You might also benefit from something like How to Cook Without a Book. Disclaimer--I wasn't really impressed with this, it didn't deliver what I was looking for from it. I was the wrong audience though.  What it does do is teach some simple things with a couple of variations that you can memorize fairly easily.  As an analogy, rather than learning to play the piano, this is like learning 15-20 songs with a couple of twists you can apply to each song. As a cook and diner, I enjoy knowing more than this and being able to improvise myself. But it might be good for you.
Joined Jun 14, 2002
KYH- Pretty much the reason I suggested the Bittman book.

I haven't seen that particular James Peterson book, but if it's anything like Sauces or Soups, it's got my thumbs up.
Joined Feb 1, 2007
Generally, the low ingredient count cookbooks rely on pre-processed ingredients to make up the shortfall in ingredient count.

Or they cheat by not considering certain products as ingredients. F'rinstance, one of the loudest proponents of five-ingredient cooking excludes salt, pepper, water, and sometimes oil from the count. Well gee! That brings us up to nine ingredients. And she counts different forms of an ingredient as one. Example: Orange zest and orange juice are different ingredients, except when they're used in the same recipe, in which case they count as only one.

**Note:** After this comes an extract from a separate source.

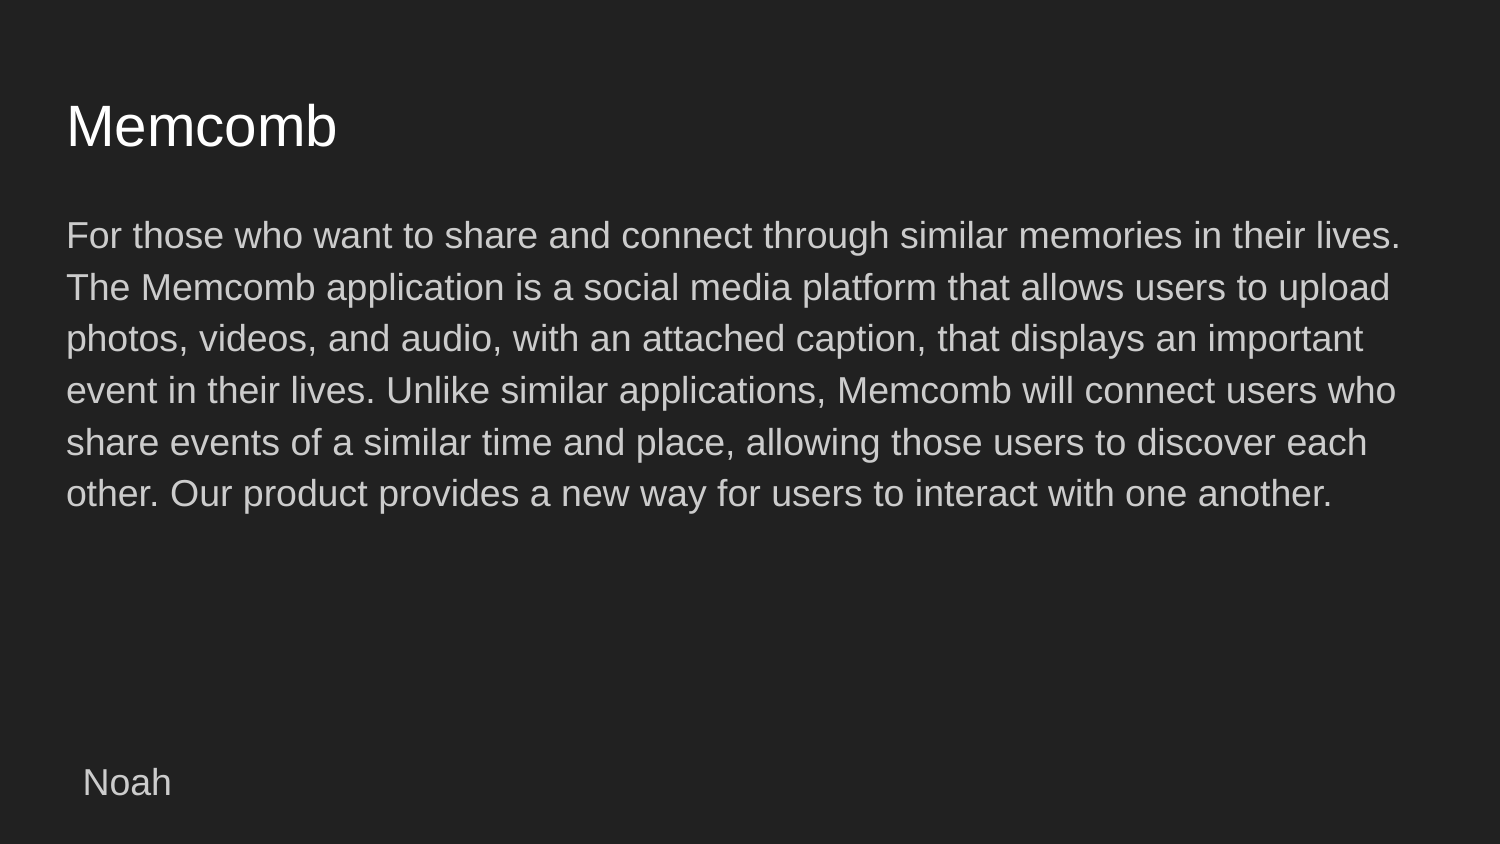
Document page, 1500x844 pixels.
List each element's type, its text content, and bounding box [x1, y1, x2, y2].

My real problem with those low-ingredient-count people is their implying that few ingredients are automatically simpler, which simply is not the case. Take my seafood lollipops recipe. It only uses 9 ingredients (I count salt and pepper as ingredients, though). But it involves prepping different seafoods, separating eggs, pureeing, poaching, and deep frying among other steps. Hardly a simple dish. On the other hand, I have recipes using 12, 13, 15 ingredients that whip together in about ten minutes using one pot.

The complexity of prepping and assembling is what determines whether a recipe is simple or not, not the number of ingredients per se.
Joined Oct 15, 2012
Hugh Fearnley-Whittingstall's latest book, "Three Good Things". All about making the best (and healthiest) of a small number of ingredients...
Joined Jan 30, 2012
While I firmly believe the original poster is long long gone... 1 post in the last year and a half... I'll add the following for those that find this thread via a search.

Alton Brown - I'm just here for the food - basic level with the who/why things work and well tested recipes.
Joined Jan 16, 2013
If you like New Orleans food try out After the Roux: New Orleans Cooking Made Easy. It's a step-by-step cookbook that anyone can follow and the results are great.